US factories grow at slowest pace in 2 1/2 years; hiring falls
U.S. factory activity grew last month at its slowest pace since May 2013 as manufacturers pared their stockpiles and cut jobs.
The Institute for Supply Management said Monday that its index of factory activity slipped to 50.1 in October from 50.2 in September. The figures barely signal growth, which is any reading above 50.
U.S. manufacturers have been squeezed this year as a strong dollar and weak economies in China and other key foreign markets have cut into exports. A high dollar makes U.S. goods pricier overseas while lowering prices for imports that compete with American products.
Monday's report showed that a measure of hiring fell sharply, from 50.5 to 47.6. That means manufacturers cut jobs last month.
Still, the report contained some bright signs: New orders jumped, suggesting that business may pick up in coming months. And a gauge of production rose for the first time since July.

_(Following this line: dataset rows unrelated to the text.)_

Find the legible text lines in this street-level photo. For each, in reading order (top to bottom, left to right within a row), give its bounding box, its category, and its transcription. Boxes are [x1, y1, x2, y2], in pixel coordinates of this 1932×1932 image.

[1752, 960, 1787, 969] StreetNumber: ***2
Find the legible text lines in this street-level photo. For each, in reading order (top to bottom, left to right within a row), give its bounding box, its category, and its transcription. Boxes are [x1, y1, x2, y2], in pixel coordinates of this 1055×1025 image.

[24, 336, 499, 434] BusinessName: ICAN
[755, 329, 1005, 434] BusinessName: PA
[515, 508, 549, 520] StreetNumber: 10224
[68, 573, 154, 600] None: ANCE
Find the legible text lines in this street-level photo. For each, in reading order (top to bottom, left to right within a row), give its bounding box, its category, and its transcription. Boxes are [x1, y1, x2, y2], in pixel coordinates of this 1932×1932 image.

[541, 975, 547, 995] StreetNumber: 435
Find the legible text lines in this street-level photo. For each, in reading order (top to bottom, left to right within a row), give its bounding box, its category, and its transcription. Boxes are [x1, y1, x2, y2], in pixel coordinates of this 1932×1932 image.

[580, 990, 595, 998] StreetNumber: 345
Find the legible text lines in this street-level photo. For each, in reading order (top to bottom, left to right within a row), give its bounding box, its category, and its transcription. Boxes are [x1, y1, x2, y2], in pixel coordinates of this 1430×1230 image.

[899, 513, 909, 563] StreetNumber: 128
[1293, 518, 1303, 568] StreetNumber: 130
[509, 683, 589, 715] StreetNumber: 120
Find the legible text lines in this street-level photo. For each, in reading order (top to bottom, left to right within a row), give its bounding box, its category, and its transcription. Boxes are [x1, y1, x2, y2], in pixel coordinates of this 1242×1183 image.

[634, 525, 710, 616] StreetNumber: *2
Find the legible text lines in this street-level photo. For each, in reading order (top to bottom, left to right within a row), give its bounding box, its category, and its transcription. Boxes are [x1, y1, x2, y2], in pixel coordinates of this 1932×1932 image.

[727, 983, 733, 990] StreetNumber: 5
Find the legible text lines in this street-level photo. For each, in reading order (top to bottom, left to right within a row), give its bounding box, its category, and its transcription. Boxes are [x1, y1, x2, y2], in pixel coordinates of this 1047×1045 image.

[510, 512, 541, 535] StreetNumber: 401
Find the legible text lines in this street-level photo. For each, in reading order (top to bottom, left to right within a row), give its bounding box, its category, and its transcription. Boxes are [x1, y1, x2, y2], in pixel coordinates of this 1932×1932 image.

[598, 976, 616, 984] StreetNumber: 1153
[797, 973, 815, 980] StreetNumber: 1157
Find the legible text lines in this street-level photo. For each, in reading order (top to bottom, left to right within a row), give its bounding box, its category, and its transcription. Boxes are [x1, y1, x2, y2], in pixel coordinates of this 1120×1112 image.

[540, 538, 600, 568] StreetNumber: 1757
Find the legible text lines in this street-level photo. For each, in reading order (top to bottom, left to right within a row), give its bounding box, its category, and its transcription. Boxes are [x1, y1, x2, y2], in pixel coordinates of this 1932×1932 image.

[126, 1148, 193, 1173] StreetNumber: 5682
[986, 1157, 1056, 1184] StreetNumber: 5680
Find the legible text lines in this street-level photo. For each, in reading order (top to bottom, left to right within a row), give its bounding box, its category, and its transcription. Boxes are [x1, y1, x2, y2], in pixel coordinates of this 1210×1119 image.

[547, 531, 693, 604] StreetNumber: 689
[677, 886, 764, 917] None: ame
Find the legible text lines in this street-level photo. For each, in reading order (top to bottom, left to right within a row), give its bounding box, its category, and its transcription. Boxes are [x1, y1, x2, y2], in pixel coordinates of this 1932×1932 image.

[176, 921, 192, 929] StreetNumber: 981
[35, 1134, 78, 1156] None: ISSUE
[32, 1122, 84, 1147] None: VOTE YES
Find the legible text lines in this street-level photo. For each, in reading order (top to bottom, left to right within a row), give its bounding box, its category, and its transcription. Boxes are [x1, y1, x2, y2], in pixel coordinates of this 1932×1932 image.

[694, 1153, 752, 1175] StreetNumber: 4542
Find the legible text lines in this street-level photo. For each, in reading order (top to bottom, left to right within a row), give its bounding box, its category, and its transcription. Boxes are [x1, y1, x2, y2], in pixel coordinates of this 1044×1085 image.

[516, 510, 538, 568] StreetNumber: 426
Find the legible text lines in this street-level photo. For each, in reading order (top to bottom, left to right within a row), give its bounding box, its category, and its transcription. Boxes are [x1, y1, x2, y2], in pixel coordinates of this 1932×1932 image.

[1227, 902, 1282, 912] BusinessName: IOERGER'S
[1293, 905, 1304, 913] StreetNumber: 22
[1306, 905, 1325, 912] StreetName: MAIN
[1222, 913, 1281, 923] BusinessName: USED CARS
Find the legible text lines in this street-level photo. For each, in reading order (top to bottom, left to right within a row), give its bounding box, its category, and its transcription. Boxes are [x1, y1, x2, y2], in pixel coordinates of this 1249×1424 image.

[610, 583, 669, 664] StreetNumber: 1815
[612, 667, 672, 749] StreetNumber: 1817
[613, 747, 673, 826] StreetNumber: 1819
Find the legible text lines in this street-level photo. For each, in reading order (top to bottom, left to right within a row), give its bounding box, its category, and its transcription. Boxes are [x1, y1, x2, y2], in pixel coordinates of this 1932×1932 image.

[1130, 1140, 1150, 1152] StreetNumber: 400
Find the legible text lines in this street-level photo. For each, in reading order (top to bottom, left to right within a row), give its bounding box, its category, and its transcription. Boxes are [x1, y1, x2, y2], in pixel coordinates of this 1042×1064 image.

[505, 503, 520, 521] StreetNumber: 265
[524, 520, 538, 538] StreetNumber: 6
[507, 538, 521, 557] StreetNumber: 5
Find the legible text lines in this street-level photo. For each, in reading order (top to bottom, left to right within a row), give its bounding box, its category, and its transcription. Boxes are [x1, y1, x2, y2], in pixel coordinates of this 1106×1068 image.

"We're hopeful this will mark the low," Ian Shepherdson, an economist at Pantheon Macroeconomics, said in a note to clients. "It looks as though the downshift in manufacturing activity may be coming to an end."
Both manufacturers and their customers are cutting back on stockpiles, which slows production as companies sell existing goods rather than order new ones. But that trend slowed last month and may soon be complete, said Bradley Holcomb, chair of the ISM's manufacturing survey committee.
Sharp declines in oil and natural gas prices have led drilling companies to reduce orders for steel pipe and other equipment used to build rigs. That trend, combined with the strong dollar, has helped lower the ISM's index from roughly 57 late last year to 50.1. The ISM is a trade group of purchasing managers.
Strong car sales, which are running at their highest level in a decade, are one of the few trends that are working in the opposite direction and boosting factory output.
A slowdown in China, the world's second-largest economy, has delivered a direct hit on construction equipment makers such as Caterpillar. Yet there are signs that China's economy is stabilizing: A survey of its manufacturers over the weekend found that its factory activity is still contracting but at a slower pace.
Other reports point to ongoing weakness in U.S. manufacturing, however. Factory production has fallen for two straight months, according to figures compiled by the Federal Reserve.
And orders for long-lasting factory goods, an indication of future output, have tumbled in the past two months, a Commerce Department report last week indicated.
Many retailers and other businesses stockpiled too many goods in the winter and spring and were left with crowded warehouses and store shelves. As they work off the excess supply, they have cut back on orders for new goods.
A slowdown in stockpiling was a big reason the U.S. economy weakened in the July-September quarter, the government said Thursday. The economy expanded at a 1.5 percent annual rate in the third quarter, far below the 3.9 percent pace in the April-June quarter.